"Sim, Augusto, eu te amo!... Já não tenho outra consciência de minha vida. Sei que existo, porque te amo.

Naquele momento, de joelhos, a teus pés, essa grande luz encheu meu coração. Acabava de ultrajar-te cruelmente; detestava-te com todas as forças de minha alma; e de repente todo aquele ódio violento e profundo fez-se amor! Mas que amor!

Desde então me sinto como inundada por este imenso júbilo de amar. Minha alma é grande e forte; guardei-a até agora virgem e pura; nem uma emoção fatigou-a ainda. Entretanto receio que ela não baste para tanta paixão. É preciso que eu derrame em torno de mim a felicidade que me esmaga.

Por que me fugiste, Augusto?... Segui-te repetindo mil vezes que te amava; confessei-o a cada flor que me cercava, a cada estrela que luzia no céu. Minha alma vinha aos meus lábios para voar a ti nestas abençoadas palavras: eu te amo! Tudo em mim, meus olhos cheios de lágrimas, minhas mãos súplices, meus cabelos soltos, se tivessem uma voz, falariam para dizer-te: Ela te ama!

Beijei na areia os sinais de teus passos, beijei os meus braços que tu havias apertado, beijei a mão que te ultrajara num momento de loucura, e os meus próprios lábios que roçaram tua face num beijo de perdão.

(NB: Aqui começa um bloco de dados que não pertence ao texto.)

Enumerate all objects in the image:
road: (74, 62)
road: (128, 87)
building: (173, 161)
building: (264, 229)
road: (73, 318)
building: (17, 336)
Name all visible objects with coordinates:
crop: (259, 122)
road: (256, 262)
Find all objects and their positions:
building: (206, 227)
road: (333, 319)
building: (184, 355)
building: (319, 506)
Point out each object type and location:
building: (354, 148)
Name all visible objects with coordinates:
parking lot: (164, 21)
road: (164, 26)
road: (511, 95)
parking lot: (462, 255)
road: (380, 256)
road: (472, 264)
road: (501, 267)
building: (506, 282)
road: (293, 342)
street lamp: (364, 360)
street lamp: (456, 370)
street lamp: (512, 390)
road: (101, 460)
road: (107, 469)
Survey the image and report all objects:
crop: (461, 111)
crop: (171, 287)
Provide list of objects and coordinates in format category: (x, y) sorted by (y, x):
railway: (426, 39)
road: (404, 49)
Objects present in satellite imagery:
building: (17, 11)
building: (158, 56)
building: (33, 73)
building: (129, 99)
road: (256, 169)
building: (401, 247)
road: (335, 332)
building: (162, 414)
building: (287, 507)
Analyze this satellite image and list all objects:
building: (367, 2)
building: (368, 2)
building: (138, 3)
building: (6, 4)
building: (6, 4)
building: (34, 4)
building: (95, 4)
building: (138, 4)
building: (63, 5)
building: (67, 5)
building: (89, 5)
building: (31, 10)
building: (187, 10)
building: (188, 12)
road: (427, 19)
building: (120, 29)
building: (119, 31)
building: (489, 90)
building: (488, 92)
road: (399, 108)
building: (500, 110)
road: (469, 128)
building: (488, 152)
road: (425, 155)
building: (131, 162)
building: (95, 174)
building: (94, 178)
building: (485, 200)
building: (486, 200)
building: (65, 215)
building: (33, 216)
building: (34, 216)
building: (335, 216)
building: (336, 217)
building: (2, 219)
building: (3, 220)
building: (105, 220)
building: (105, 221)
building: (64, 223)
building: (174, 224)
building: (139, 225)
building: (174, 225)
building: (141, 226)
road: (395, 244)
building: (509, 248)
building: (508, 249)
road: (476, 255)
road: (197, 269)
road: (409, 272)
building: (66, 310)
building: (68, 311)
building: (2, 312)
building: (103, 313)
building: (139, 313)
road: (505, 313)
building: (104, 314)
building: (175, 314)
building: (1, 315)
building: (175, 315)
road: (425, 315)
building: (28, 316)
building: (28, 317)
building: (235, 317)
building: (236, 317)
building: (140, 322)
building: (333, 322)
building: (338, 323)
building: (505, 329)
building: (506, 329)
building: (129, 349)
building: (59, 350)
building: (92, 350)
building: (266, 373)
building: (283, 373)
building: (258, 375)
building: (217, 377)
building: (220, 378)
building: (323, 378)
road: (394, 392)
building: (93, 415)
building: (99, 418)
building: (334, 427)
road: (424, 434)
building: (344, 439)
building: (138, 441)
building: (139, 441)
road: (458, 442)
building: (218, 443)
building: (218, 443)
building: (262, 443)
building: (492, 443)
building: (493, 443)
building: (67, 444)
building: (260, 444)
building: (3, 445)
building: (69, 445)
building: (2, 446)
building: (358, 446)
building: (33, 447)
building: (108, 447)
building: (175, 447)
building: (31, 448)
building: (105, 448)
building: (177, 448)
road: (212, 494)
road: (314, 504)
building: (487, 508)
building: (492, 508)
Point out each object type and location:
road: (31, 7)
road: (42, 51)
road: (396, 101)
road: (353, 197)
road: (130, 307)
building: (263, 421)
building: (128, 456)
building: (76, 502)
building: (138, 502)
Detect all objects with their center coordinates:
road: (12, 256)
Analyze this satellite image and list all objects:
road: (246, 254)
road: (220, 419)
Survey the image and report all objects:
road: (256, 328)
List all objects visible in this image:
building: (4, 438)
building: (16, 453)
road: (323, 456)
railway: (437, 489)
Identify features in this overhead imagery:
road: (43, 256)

Que suprema delícia, meu Deus, foi para mim a dor que me causavam os meus pulsos magoados pelas tuas mãos! Como abençoei este sofrimento!... Era alguma coisa de ti, um ímpeto de tua alma, a tua cólera e indignação, que tinham ficado em minha pessoa e entravam em mim para tomar posse do que te pertencia. Pedi a Deus que tornasse indelével esse vestígio de tua ira, que me santificara como uma coisa tua!

Vieram encontrar-me submergida assim na minha felicidade. Interrogaram-me; porém eu só ouvia os cânticos de minha alma cheia das melodias do meu amor. Não lhes falei, com receio de profanar a minha voz, que eu respeito depois que ela te confessou que eu te amo. Não deixei que me tocassem para não te ofenderem no que é teu.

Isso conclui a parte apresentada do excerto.